== Work item ==
What follows is a set of entries. Give them again exactly, without the pictures.

+ + + + +

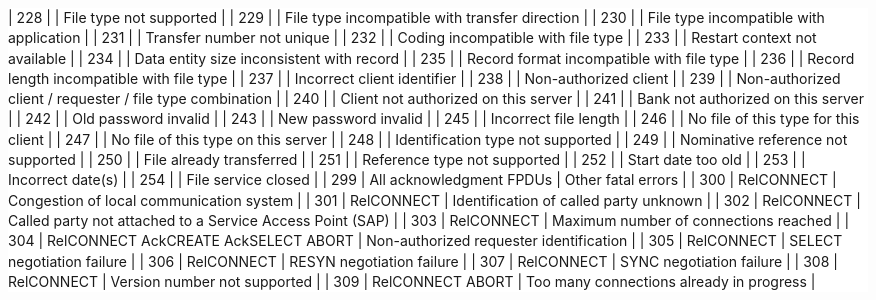 | 228 |   | File type not supported |
| 229 |   | File type incompatible with transfer direction |
| 230 |   | File type incompatible with application |
| 231 |   | Transfer number not unique |
| 232 |   | Coding incompatible with file type |
| 233 |   | Restart context not available |
| 234 |   | Data entity size inconsistent with record |
| 235 |   | Record format incompatible with file type |
| 236 |   | Record length incompatible with file type |
| 237 |   | Incorrect client identifier |
| 238 |   | Non-authorized client |
| 239 |   | Non-authorized client / requester / file type combination |
| 240 |   | Client not authorized on this server |
| 241 |   | Bank not authorized on this server |
| 242 |   | Old password invalid |
| 243 |   | New password invalid |
| 245 |   | Incorrect file length |
| 246 |   | No file of this type for this client |
| 247 |   | No file of this type on this server |
| 248 |   | Identification type not supported |
| 249 |   | Nominative reference not supported |
| 250 |   | File already transferred |
| 251 |   | Reference type not supported |
| 252 |   | Start date too old |
| 253 |   | Incorrect date(s) |
| 254 |   | File service closed |
| 299 | All acknowledgment FPDUs | Other fatal errors |
| 300 | RelCONNECT | Congestion of local communication system |
| 301 | RelCONNECT | Identification of called party unknown |
| 302 | RelCONNECT | Called party not attached to a Service Access Point (SAP) |
| 303 | RelCONNECT | Maximum number of connections reached |
| 304 | RelCONNECT AckCREATE AckSELECT ABORT | Non-authorized requester identification |
| 305 | RelCONNECT | SELECT negotiation failure |
| 306 | RelCONNECT | RESYN negotiation failure |
| 307 | RelCONNECT | SYNC negotiation failure |
| 308 | RelCONNECT | Version number not supported |
| 309 | RelCONNECT ABORT | Too many connections already in progress |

+ + + + +

== Response below ==
 | 228 |   | File type not supported |
| 229 |   | File type incompatible with transfer direction |
| 230 |   | File type incompatible with application |
| 231 |   | Transfer number not unique |
| 232 |   | Coding incompatible with file type |
| 233 |   | Restart context not available |
| 234 |   | Data entity size inconsistent with record |
| 235 |   | Record format incompatible with file type |
| 236 |   | Record length incompatible with file type |
| 237 |   | Incorrect client identifier |
| 238 |   | Non-authorized client |
| 239 |   | Non-authorized client / requester / file type combination |
| 240 |   | Client not authorized on this server |
| 241 |   | Bank not authorized on this server |
| 242 |   | Old password invalid |
| 243 |   | New password invalid |
| 245 |   | Incorrect file length |
| 246 |   | No file of this type for this client |
| 247 |   | No file of this type on this server |
| 248 |   | Identification type not supported |
| 249 |   | Nominative reference not supported |
| 250 |   | File already transferred |
| 251 |   | Reference type not supported |
| 252 |   | Start date too old |
| 253 |   | Incorrect date(s) |
| 254 |   | File service closed |
| 299 | All acknowledgment FPDUs | Other fatal errors |
| 300 | RelCONNECT | Congestion of local communication system |
| 301 | RelCONNECT | Identification of called party unknown |
| 302 | RelCONNECT | Called party not attached to a Service Access Point (SAP) |
| 303 | RelCONNECT | Maximum number of connections reached |
| 304 | RelCONNECT AckCREATE AckSELECT ABORT | Non-authorized requester identification |
| 305 | RelCONNECT | SELECT negotiation failure |
| 306 | RelCONNECT | RESYN negotiation failure |
| 307 | RelCONNECT | SYNC negotiation failure |
| 308 | RelCONNECT | Version number not supported |
| 309 | RelCONNECT ABORT | Too many connections already in progress |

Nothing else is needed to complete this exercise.